■ **Tâche 1**: Dans l'ordonnance du Tribunal, qui exerce la fonction de greffier ?
■ **Tâche 2**: Recopiez fidèlement le passage de l'ordonnance du Tribunal qui commence par « 1        Le requérant, M. » et se poursuit jusqu'à « des mesures restrictives. ».
■ **Tâche 3**: Donnez la liste de tous les avocats qui représentent le requérant selon l'ordonnance du Tribunal.

───── Texte présenté ─────

Language of document : ECLI:EU:T:2011:371

ORDONNANCE DU TRIBUNAL (cinquième chambre)

13 juillet 2011 (*)

« Politique étrangère et de sécurité commune – Mesures restrictives prises au regard de la situation en Côte d’Ivoire – Recours en annulation – Délai de recours – Tardiveté – Irrecevabilité manifeste »

Dans l’affaire T‑348/11,

Laurent Gbagbo, demeurant à Abidjan (Côte d’Ivoire), représenté par Mes L. Bourthoumieux, M. Ceccaldi, R. Dumas, et J. Vergès, avocats,

partie requérante,

contre

Conseil de l’Union européenne,

partie défenderesse,

ayant pour objet une demande d’annulation, d’une part, de la décision 2011/221/PESC du Conseil, du 6 avril 2011, modifiant la décision 2010/656/PESC renouvelant les mesures restrictives instaurées à l’encontre de la Côte d’Ivoire (JO L 93, p. 20), et, d’autre part, du règlement (UE) n° 330/2011 du Conseil, du 6 avril 2011, modifiant le règlement (CE) n° 560/2005 infligeant certaines mesures restrictives spécifiques à l’encontre de certaines personnes et entités au regard de la situation en Côte d’Ivoire (JO L 93, p. 10), pour autant qu’ils concernent le requérant,

LE TRIBUNAL (cinquième chambre),

composé de MM. S. Papasavvas (rapporteur), président, V. Vadapalas et K. O’Higgins, juges,

greffier : M. E. Coulon,

rend la présente

Ordonnance

 Faits à l’origine du litige

1        Le requérant, M. Laurent Gbagbo, est ressortissant de la République de Côte d’Ivoire.

2        La décision 2010/656/PESC du Conseil, du 29 octobre 2010, renouvelant les mesures restrictives instaurées à l’encontre de la Côte d’Ivoire (JO L 285, p. 28), telle que modifiée, et le règlement (CE) n° 560/2005 du Conseil, du 12 avril 2005, infligeant certaines mesures restrictives spécifiques à l’encontre de certaines personnes et entités au regard de la situation en Côte d’Ivoire (JO L 95, p. 1), tel que modifié, prévoient, notamment, que les personnes et entités incluses dans les listes figurant aux annexes I et II de ladite décision et aux annexes I et I A dudit règlement sont soumises, dans les conditions prévues par ces actes, à des mesures restrictives.

───── Extraits des entrées ─────

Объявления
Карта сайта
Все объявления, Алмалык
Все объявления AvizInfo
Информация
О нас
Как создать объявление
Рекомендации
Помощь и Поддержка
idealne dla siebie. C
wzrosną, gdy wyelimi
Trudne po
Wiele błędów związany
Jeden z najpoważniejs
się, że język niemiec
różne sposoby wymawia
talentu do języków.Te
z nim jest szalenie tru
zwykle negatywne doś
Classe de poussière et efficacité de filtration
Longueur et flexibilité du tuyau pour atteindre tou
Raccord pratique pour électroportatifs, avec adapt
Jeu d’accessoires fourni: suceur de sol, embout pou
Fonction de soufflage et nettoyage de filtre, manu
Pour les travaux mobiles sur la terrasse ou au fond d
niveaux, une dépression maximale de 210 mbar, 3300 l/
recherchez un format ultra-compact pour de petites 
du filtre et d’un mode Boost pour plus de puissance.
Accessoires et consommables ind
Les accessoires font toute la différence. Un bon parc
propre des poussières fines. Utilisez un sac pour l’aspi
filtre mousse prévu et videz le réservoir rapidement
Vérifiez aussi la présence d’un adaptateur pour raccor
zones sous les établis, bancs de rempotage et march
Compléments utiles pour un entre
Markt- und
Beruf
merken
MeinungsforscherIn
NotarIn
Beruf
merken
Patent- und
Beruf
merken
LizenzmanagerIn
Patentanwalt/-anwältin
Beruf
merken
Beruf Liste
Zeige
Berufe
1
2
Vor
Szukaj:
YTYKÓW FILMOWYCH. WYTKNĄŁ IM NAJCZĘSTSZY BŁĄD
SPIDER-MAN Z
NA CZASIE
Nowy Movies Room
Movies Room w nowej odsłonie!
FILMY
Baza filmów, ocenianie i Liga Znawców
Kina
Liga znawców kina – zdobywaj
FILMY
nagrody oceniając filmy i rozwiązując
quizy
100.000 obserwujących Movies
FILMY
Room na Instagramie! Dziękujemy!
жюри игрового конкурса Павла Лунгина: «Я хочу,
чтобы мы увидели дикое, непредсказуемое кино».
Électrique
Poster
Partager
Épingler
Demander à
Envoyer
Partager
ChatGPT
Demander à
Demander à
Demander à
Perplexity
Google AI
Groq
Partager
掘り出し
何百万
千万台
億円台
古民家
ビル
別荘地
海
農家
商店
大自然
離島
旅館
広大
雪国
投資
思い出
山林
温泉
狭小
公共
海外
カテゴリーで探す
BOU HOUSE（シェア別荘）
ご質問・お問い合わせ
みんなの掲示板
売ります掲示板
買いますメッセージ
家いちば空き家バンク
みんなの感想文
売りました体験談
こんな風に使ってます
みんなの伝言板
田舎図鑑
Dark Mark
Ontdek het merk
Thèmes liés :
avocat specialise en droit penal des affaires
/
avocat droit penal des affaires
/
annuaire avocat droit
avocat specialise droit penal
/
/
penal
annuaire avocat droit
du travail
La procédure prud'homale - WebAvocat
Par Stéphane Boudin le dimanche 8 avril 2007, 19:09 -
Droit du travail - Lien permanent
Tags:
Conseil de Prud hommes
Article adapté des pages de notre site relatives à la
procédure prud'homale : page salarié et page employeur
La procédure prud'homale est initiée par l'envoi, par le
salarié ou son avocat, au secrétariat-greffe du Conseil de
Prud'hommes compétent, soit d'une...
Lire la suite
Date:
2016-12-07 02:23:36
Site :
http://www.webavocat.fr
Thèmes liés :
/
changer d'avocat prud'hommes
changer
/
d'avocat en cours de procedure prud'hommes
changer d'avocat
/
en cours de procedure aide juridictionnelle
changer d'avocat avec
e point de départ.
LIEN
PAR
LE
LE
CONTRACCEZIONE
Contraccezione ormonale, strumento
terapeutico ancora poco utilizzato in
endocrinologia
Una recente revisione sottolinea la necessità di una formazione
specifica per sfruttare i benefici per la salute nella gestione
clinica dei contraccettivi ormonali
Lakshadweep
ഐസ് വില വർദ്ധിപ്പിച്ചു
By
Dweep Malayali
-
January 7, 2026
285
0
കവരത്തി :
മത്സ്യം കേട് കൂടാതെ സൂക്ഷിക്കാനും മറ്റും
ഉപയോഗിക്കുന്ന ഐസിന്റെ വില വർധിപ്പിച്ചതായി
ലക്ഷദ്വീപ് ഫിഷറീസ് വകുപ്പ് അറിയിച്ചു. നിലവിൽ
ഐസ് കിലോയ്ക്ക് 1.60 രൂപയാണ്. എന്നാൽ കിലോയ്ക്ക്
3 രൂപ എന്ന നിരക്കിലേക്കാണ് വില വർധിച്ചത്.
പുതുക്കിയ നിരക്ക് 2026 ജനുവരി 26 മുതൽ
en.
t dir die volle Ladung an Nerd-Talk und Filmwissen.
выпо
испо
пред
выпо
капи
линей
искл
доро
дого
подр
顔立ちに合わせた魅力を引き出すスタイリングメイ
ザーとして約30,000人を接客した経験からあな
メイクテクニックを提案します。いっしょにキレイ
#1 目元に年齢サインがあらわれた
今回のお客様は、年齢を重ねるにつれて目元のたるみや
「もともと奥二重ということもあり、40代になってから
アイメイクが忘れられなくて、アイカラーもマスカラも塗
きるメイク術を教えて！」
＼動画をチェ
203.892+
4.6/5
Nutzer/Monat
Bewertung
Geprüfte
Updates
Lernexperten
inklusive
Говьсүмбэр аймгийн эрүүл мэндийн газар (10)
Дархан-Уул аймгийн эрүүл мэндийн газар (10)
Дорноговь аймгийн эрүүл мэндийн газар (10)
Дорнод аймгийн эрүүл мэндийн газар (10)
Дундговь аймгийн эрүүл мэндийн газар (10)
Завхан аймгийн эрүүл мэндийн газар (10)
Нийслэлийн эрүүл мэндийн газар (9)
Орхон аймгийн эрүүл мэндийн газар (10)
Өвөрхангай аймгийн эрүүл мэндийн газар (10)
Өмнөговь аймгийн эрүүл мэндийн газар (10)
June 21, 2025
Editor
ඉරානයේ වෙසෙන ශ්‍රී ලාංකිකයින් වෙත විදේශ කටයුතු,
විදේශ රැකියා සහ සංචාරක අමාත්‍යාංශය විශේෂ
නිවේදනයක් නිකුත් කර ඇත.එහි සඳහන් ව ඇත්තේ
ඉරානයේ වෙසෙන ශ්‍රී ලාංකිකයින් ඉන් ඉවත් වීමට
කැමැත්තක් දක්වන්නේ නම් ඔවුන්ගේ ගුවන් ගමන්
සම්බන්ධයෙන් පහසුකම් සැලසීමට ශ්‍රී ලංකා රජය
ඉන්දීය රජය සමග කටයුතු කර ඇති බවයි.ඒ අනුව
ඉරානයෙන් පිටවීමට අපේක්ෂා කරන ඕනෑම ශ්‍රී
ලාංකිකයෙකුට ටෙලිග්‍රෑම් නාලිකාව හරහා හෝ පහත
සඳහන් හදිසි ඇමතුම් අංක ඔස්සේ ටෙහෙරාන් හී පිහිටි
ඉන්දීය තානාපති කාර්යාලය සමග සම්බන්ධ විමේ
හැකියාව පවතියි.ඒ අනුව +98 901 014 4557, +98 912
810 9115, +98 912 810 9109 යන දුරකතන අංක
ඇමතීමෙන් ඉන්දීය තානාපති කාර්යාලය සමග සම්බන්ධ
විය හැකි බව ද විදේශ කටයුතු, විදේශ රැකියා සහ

─────

■ **Votre réponse 1**: M. E. Coulon

■ **Votre réponse 2**:
1        Le requérant, M. Laurent Gbagbo, est ressortissant de la République de Côte d’Ivoire.

2        La décision 2010/656/PESC du Conseil, du 29 octobre 2010, renouvelant les mesures restrictives instaurées à l’encontre de la Côte d’Ivoire (JO L 285, p. 28), telle que modifiée, et le règlement (CE) n° 560/2005 du Conseil, du 12 avril 2005, infligeant certaines mesures restrictives spécifiques à l’encontre de certaines personnes et entités au regard de la situation en Côte d’Ivoire (JO L 95, p. 1), tel que modifié, prévoient, notamment, que les personnes et entités incluses dans les listes figurant aux annexes I et II de ladite décision et aux annexes I et I A dudit règlement sont soumises, dans les conditions prévues par ces actes, à des mesures restrictives.

■ **Votre réponse 3**: L. Bourthoumieux, M. Ceccaldi, R. Dumas, J. Vergès